Bajo Asdrúbal, Roma comenzó de nuevo a intuir el peligro potencial de una pronta recuperación de Cartago gracias a los excelentes beneficios que obtenía de la Península Ibérica. Y, para frenar una mayor expansión, Roma y Cartago sellaron el tratado del Ebro en el 226 a. C., en que se fijaba este río como límite de la posible expansión cartaginesa. Roma cumplía además con el compromiso de proteger los intereses de las ciudades griegas aliadas, Marsella y Ampurias.
Cuando se firma el tratado del Ebro, Cartago ya estaba libre de la deuda contraída con Roma a raíz de la I Guerra Púnica y la posición económica y militar del Estado cartaginés era de nuevo fuerte. A su vez, Roma no estaba en condiciones de ser más exigente ante la necesidad de atender a dos frentes de guerra muy complejos: el del Ilírico, en el que se resolvía el control del Adriático, la supresión de los piratas del mismo y la penetración inicial en el mundo griego; los conflictos se inician en las costas ilíricas en el 240 a. C. y Roma no logra dominar la situación hasta veinte años más tarde. Por otra parte, el ejército romano tuvo que emplearse a fondo en la Italia del norte desde que, a partir del 236 a. C., penetraron nuevos contingentes de pueblos célticos, ante todo de belgas. Hasta el 223 a. C. no se consigue la neutralidad plena de los boyos y la alianza incondicional con los vénetos y cenomanos y, hasta el 222 a. C, no se produjo la capitulación de los pueblos más belicosos, los insubros. Se entiende así que Roma, en medio de tales tensiones, se viera condicionada para firmar el tratado del Ebro, que no le resultaba nada ventajoso. Unos años más tarde, los saguntinos acuden a Roma en búsqueda de una alianza análoga a la que tenían las colonias griegas: Roma firmó un pacto con Sagunto en torno al 221/220 a. C. sin atender rigurosamente al tratado del Ebro.
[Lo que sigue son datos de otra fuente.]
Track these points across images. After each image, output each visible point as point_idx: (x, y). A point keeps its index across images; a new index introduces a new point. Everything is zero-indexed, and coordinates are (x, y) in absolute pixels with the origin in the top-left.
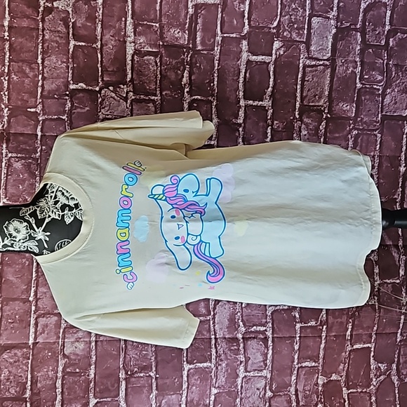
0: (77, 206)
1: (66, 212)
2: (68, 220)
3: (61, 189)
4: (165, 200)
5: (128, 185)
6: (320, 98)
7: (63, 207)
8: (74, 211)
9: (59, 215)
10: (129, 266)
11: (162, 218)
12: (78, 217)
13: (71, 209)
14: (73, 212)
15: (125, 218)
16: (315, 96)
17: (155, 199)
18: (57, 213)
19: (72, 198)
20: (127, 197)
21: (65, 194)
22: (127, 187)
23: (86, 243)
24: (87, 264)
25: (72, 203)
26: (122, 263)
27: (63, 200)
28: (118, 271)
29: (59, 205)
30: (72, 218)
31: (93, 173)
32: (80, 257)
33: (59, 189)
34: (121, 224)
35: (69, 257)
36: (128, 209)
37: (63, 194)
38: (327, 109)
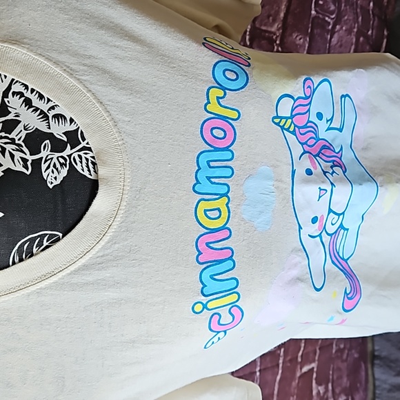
0: (74, 138)
1: (43, 154)
2: (54, 177)
3: (22, 89)
4: (294, 133)
5: (224, 89)
6: (274, 21)
7: (34, 140)
8: (68, 151)
9: (25, 161)
10: (231, 291)
11: (293, 172)
12: (79, 168)
13: (58, 146)
14: (65, 154)
15: (218, 172)
16: (268, 17)
17: (282, 128)
18: (18, 155)
19: (57, 116)
20: (224, 118)
21: (36, 102)
22: (221, 93)
23: (106, 239)
24: (112, 294)
25: (58, 130)
26: (212, 286)
27: (30, 120)
28: (198, 308)
29: (19, 134)
30: (64, 172)
31: (118, 52)
32: (90, 279)
33: (16, 88)
34: (206, 187)
35: (54, 279)
36: (227, 149)
37: (28, 102)
38: (279, 39)
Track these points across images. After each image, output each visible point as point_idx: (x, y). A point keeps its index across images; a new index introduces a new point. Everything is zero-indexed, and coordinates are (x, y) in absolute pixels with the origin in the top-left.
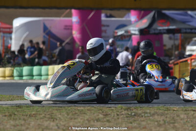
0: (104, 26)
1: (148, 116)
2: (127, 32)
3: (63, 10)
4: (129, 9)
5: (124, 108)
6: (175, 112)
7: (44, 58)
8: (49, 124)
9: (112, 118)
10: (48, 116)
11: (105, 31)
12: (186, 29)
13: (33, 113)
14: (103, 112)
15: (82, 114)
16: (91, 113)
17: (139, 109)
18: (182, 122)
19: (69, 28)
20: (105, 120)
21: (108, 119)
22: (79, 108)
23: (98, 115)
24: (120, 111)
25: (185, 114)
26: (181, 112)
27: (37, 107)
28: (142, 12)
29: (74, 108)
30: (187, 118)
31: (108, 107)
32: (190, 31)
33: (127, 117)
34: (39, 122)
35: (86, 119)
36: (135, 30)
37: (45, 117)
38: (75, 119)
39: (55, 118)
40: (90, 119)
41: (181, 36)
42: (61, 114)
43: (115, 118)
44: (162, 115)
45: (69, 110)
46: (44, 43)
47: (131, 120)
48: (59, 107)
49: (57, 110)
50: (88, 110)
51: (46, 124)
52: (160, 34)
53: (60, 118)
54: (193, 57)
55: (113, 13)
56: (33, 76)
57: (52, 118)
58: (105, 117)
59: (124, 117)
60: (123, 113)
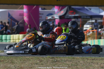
0: (41, 14)
1: (63, 62)
2: (52, 17)
3: (19, 6)
4: (54, 5)
5: (50, 57)
6: (77, 60)
7: (8, 31)
8: (11, 65)
9: (44, 63)
10: (10, 61)
11: (41, 17)
12: (84, 16)
13: (2, 60)
14: (39, 59)
15: (28, 60)
16: (33, 60)
17: (59, 58)
18: (81, 65)
19: (22, 15)
20: (40, 63)
21: (42, 63)
22: (26, 57)
23: (37, 61)
24: (48, 59)
25: (83, 61)
26: (81, 60)
27: (4, 57)
28: (61, 7)
29: (24, 57)
30: (84, 63)
31: (42, 57)
32: (86, 17)
33: (52, 62)
34: (5, 64)
35: (30, 63)
36: (57, 17)
37: (8, 62)
38: (24, 63)
39: (13, 63)
40: (32, 63)
41: (81, 20)
42: (17, 60)
43: (46, 63)
44: (70, 61)
45: (21, 58)
46: (8, 23)
47: (54, 64)
48: (16, 57)
49: (15, 58)
50: (31, 58)
51: (9, 65)
52: (70, 19)
53: (16, 63)
54: (87, 31)
55: (45, 7)
56: (2, 40)
57: (12, 63)
58: (40, 62)
59: (50, 62)
60: (50, 60)
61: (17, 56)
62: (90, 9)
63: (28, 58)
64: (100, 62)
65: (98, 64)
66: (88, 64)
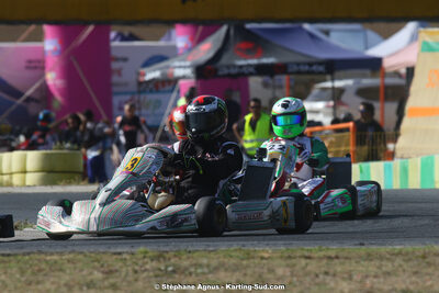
0: (117, 59)
1: (204, 273)
5: (150, 254)
6: (264, 261)
9: (123, 280)
11: (119, 72)
12: (298, 64)
14: (102, 266)
16: (75, 268)
17: (185, 256)
19: (37, 65)
20: (106, 283)
21: (112, 281)
23: (91, 274)
24: (140, 262)
25: (288, 266)
26: (278, 262)
28: (202, 27)
29: (37, 257)
30: (292, 275)
31: (115, 254)
32: (307, 68)
33: (156, 276)
35: (63, 282)
36: (185, 67)
38: (38, 283)
40: (72, 283)
41: (289, 80)
42: (5, 273)
43: (129, 279)
44: (234, 271)
45: (26, 263)
48: (3, 255)
50: (69, 261)
52: (241, 76)
53: (3, 282)
55: (135, 30)
58: (107, 278)
59: (149, 277)
60: (148, 267)
61: (8, 252)
62: (327, 33)
63: (56, 262)
64: (361, 268)
65: (350, 278)
66: (308, 279)
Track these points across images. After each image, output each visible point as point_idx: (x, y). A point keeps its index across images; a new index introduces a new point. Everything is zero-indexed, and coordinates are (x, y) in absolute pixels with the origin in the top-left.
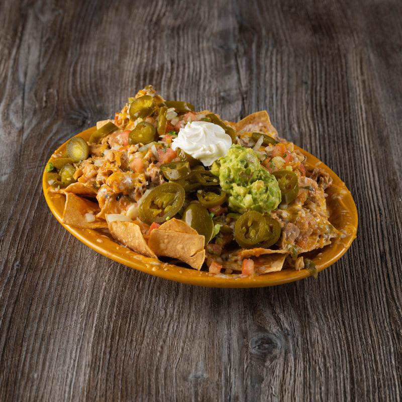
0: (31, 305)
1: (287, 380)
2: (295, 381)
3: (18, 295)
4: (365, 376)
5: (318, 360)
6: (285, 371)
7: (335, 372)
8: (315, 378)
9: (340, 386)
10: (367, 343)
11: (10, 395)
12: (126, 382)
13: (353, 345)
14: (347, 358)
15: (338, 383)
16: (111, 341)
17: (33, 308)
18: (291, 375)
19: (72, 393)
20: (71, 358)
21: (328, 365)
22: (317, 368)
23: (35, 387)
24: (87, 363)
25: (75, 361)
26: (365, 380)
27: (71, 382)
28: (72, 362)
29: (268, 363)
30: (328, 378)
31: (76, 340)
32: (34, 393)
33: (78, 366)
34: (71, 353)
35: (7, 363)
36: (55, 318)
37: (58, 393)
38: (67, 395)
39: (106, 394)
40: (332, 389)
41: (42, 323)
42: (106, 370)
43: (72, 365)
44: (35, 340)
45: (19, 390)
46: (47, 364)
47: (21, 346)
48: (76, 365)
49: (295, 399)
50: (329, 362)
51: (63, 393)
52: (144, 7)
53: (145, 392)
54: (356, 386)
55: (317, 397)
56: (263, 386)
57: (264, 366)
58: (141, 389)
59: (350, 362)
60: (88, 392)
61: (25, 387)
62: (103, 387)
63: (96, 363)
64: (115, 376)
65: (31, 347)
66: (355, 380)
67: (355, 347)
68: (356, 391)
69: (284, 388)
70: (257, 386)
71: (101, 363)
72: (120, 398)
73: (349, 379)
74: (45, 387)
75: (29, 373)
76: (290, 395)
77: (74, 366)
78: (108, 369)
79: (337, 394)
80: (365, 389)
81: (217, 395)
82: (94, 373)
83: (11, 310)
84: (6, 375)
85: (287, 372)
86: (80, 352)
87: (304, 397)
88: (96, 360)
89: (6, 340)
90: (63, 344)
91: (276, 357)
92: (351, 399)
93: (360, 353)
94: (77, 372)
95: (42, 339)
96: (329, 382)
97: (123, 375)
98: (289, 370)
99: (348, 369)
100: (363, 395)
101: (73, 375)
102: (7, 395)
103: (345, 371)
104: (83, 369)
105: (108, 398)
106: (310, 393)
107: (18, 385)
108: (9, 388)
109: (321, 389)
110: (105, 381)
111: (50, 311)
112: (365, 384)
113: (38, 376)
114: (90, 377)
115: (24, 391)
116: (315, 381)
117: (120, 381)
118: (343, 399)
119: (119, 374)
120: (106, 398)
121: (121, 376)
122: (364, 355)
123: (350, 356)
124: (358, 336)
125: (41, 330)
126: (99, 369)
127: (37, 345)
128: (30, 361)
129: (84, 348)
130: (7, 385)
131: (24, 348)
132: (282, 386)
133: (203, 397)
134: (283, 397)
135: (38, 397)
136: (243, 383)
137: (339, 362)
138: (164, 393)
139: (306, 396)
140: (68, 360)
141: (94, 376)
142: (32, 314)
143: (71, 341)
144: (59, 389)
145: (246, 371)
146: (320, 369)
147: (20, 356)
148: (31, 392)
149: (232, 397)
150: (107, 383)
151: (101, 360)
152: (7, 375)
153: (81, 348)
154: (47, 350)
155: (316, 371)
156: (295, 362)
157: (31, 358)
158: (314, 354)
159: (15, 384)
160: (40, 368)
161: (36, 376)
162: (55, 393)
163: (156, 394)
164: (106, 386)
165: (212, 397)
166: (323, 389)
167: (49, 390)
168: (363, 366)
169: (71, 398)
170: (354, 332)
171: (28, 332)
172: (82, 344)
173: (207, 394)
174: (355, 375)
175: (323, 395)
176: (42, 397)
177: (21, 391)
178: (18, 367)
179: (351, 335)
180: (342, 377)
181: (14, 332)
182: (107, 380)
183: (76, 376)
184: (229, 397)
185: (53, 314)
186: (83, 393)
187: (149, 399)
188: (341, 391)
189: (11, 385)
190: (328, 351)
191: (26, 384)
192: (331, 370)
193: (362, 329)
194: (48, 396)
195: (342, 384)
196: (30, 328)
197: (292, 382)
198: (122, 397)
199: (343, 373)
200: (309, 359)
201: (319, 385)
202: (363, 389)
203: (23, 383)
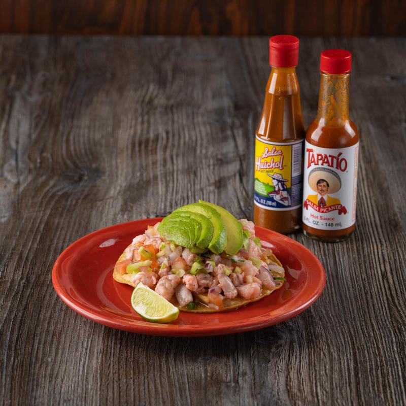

Cuando los historiadores filorromanos tengan que explicar que las operaciones militares tienen el casus belli en la toma de Sagunto por Aníbal, se encuentran en una situación apurada para justificar la respuesta de Roma. El supuesto error de Polibio que sitúa Sagunto al norte del Ebro o interpretaciones modernas como la de Carcopino proponiendo que con el nombre de río Iberus se quería aludir al Júcar no son más que artificios para justificar la inocencia de Roma. Parece que, al fin, se va imponiendo el razonamiento de Picard y otros en el sentido de entender que tanto el Estado romano como el cartaginés hacían un juego político semejante y que ambos eran conscientes de que no había espacio político y económico para dos grandes potencias en el occidente del Mediterráneo: uno de los dos debía conseguir la posición hegemónica.